The interaction between the judge and the counsel is not the decision of the judge. There is no need to flash news on the basis of what the judge observes in court. Too much should not be read into oral observations. Sometimes,in order to elicit a good answer from the counsel,the judge may pose several questions. That does not mean that the judge is casting aspersions. The effort is only to get the correct answer from the counsel. Whatever said in court is not the ultimate decision of the court. What we mean,we say in our orders and judgments.

What is your opinion on feeling within the legislature and the executive,voiced many times by the highest functionaries in the government,that the judiciary is intruding into the domain of the other two organs of the state… that it is trying to run the country?


Some judges are passing observations sometimes that may not be relevant to the subject. My personal view is that if this is not within the domain of their jurisdiction,they are not expected to pass such observations.

There is a growing perception that the judiciary is on a collision course with the legislature and the executive… that there is an adversarial relationship. What are your views on this?

When Parliament passes a law,somebody may approach a court and then we have to see if the law is constitutional. The court will have to see if Parliament has power to legislate on such a matter or is it a matter for the state legislature. If there is no legislation on a particular subject,the court can suggest certain guidelines. For example,the Vishakha judgment recommended a legislation to check sexual harassment of women at workplace. To say that courts treat the government as an adversary is wrong. We are only doing our job.

Do you think this perception is growing because of the cases of alleged scams that are coming before the courts?

Yes,certainly. It is only in the past five years that such apprehensions are being raised. In order to speed up investigations in these cases,the courts have to intervene since the government takes it own time. But while passing such orders,the court must be aware of its limits. There is a trial court that has to act,thereafter there is an appeal,then further remedy before the high court,and final remedy before the Supreme Court. All this has to be strictly followed.


Bail was earlier considered to be the norm rather than the exception. But now judges don’t grant bail in high-profile cases. Isn’t this injustice?

This may not be fully correct. It (grant of bail) depends upon the nature of crime. If the scam is a huge,the CBI or the other agency may not be in a position to complete probe within a stipulated time. Suppose in such cases the accused is released on bail,he may interfere with the investigation. Whether to grant bail or not depends on each case. Now we are also fixing outer limits within which the investigation has to be completed.


Are you in agreement with the government’s decision to replace the collegium system with another system where the executive will also have a vote?

The collegium system is working well.
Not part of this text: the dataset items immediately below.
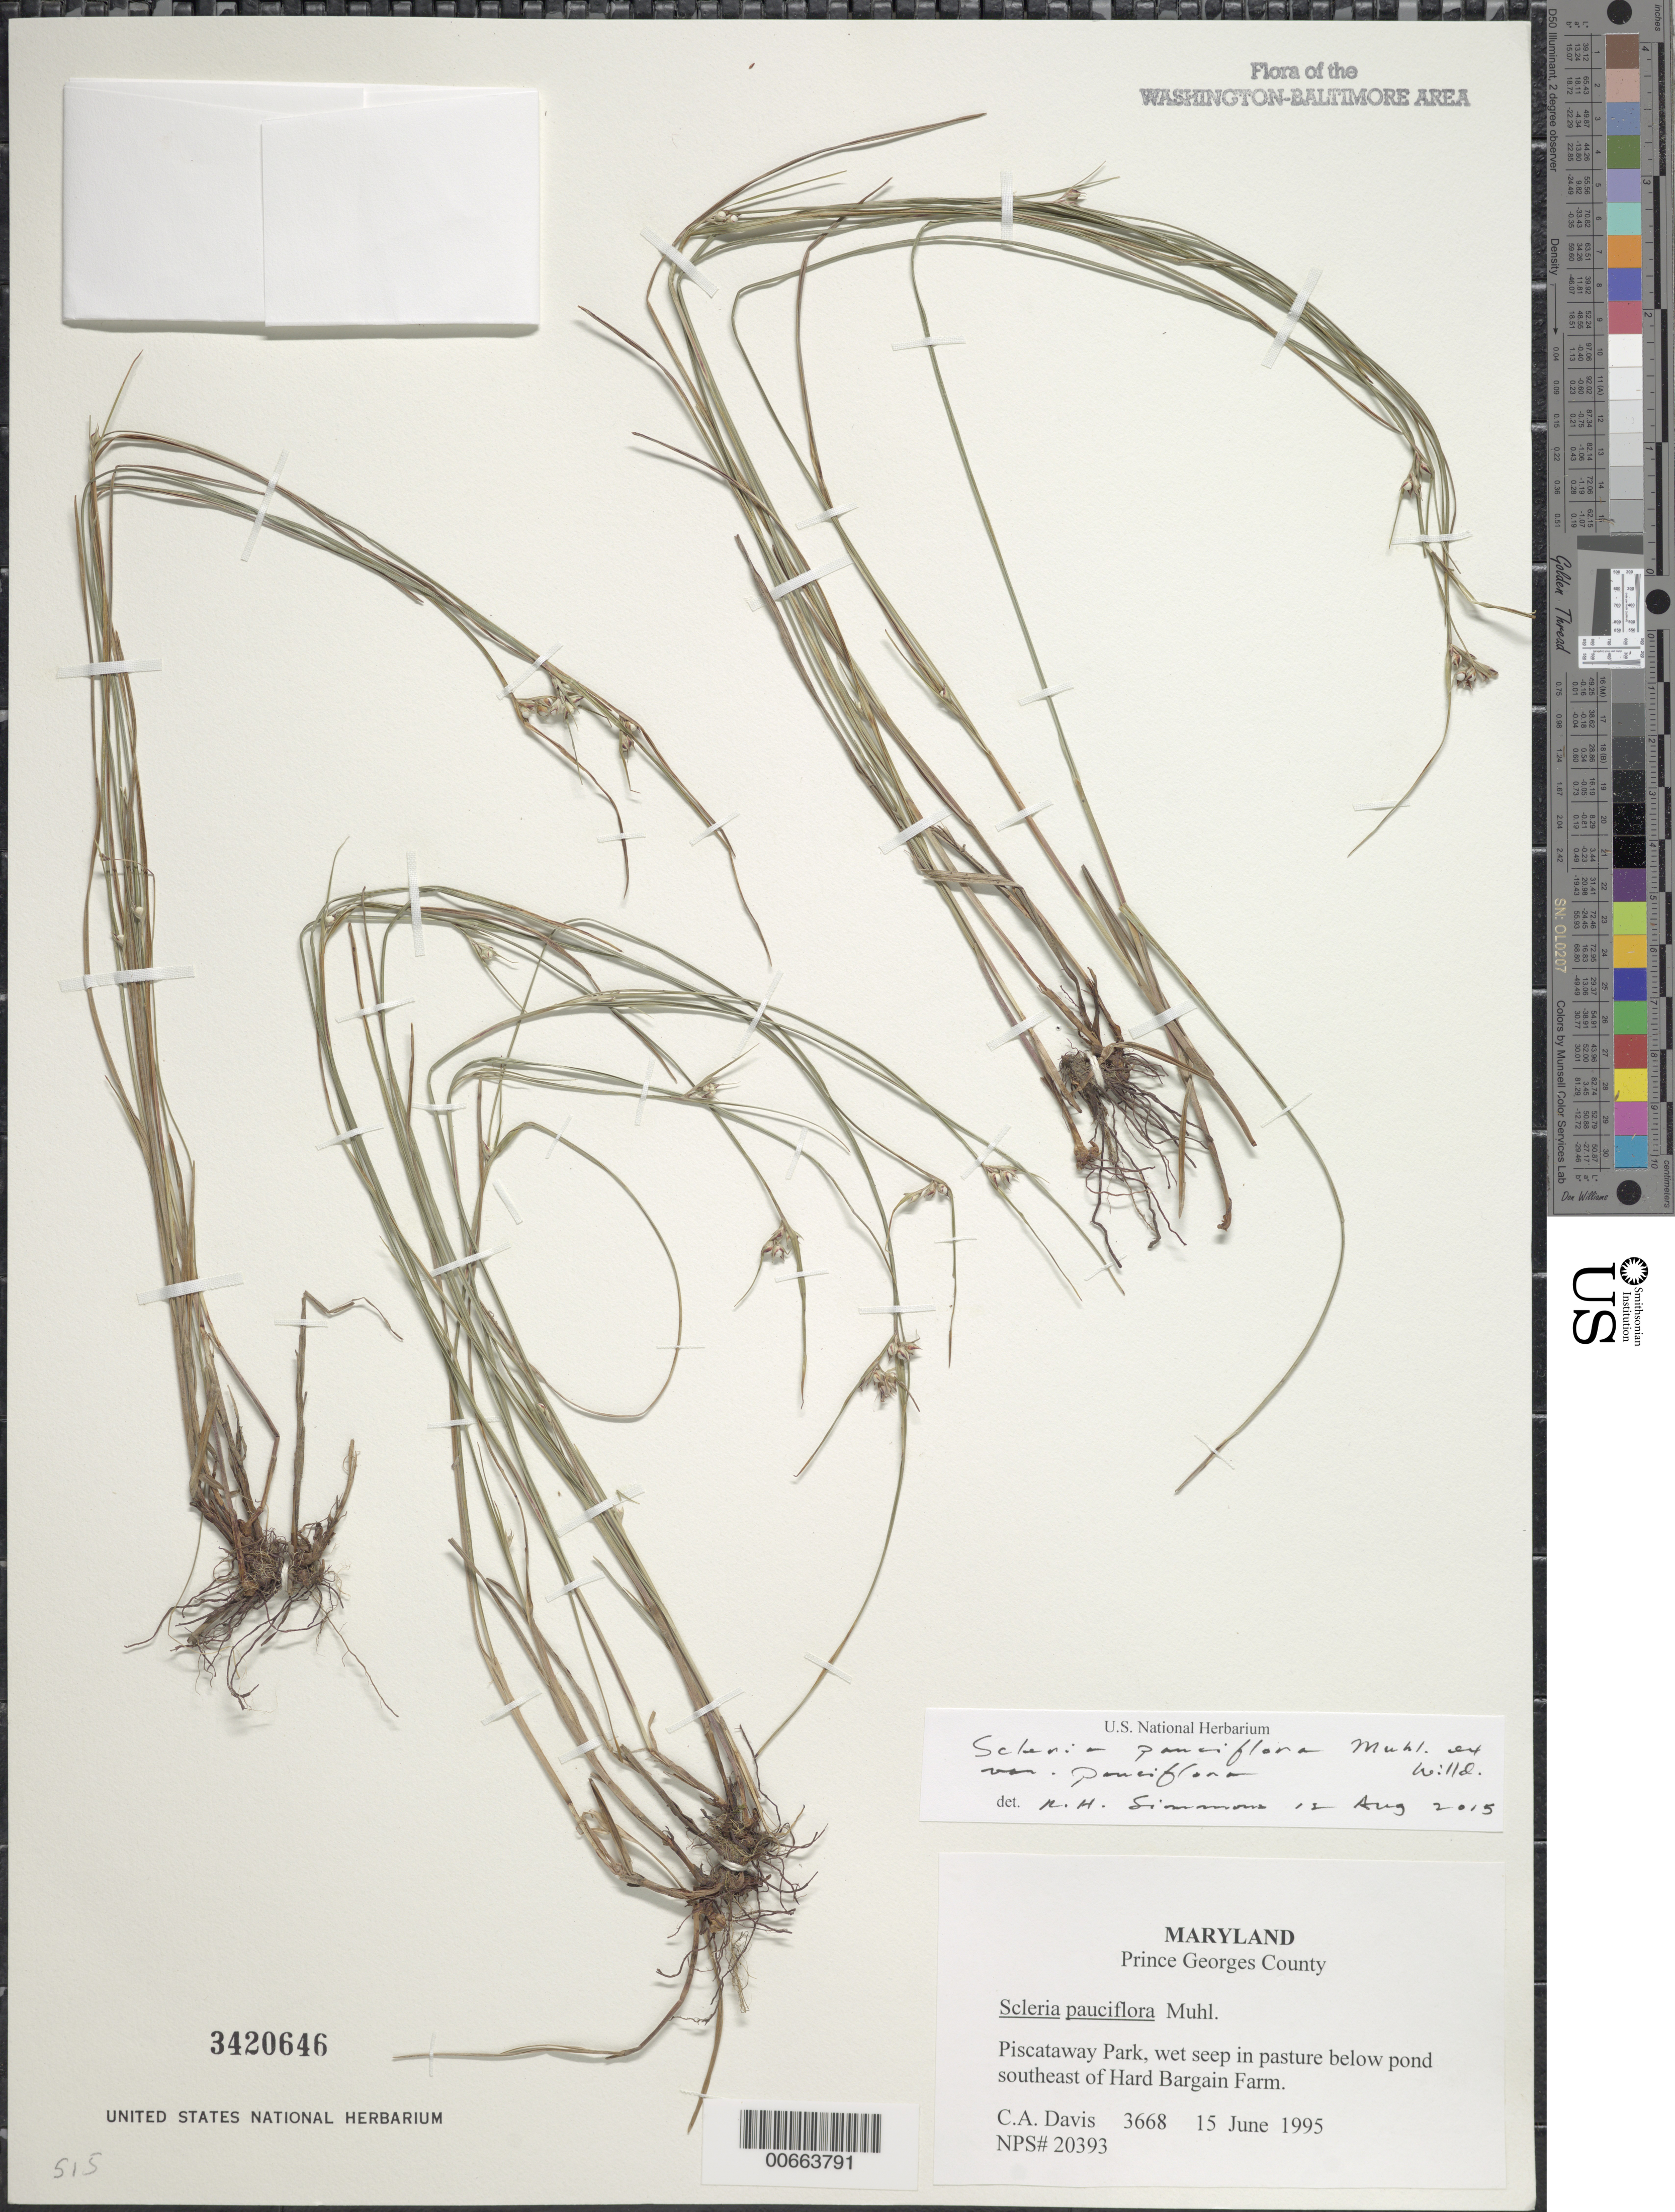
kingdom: Plantae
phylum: Tracheophyta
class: Liliopsida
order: Poales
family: Cyperaceae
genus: Scleria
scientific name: Scleria pauciflora var. pauciflora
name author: Muhl. ex Willd.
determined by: Simmons, R. H., (UNITED STATES)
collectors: C. Davis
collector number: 3668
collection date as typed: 16 Jun 1995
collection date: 1995-06-16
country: United States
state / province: Maryland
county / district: Prince George's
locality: Piscataway Park, southeast of Hard Bargain Farm.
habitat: Wet seep in pasture below pond.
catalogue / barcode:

It is the result of rulings of the SC in 1993 and 1998. Once the collegium makes its recommendation,the matter goes to the respective state government,which can question or object to any name. The only thing is such objection must not be due to politics. The government can always seek reconsideration of the recommendation sent by us.


One reason why questions are raised about the efficacy of the collegium system is because names of kith and kin of sitting and retired judges are routinely recommended. Shouldn’t this anomaly be removed?

This is not completely correct. We have often returned names recommended by high courts as the persons were not found to be meritorious. If there is an allegation that someone was recommended only because he or she is related to a judge and if we find that person not competent enough,we don’t clear his or her name. But nobody can be debarred from being recommended only because he or she is related to a judge. I will be more proactive on this front during my tenure.

Judiciary is supposed to be very transparent. But it is opposed to providing all information under RTI Act?

I will not like to respond to this as the matter is sub-judice.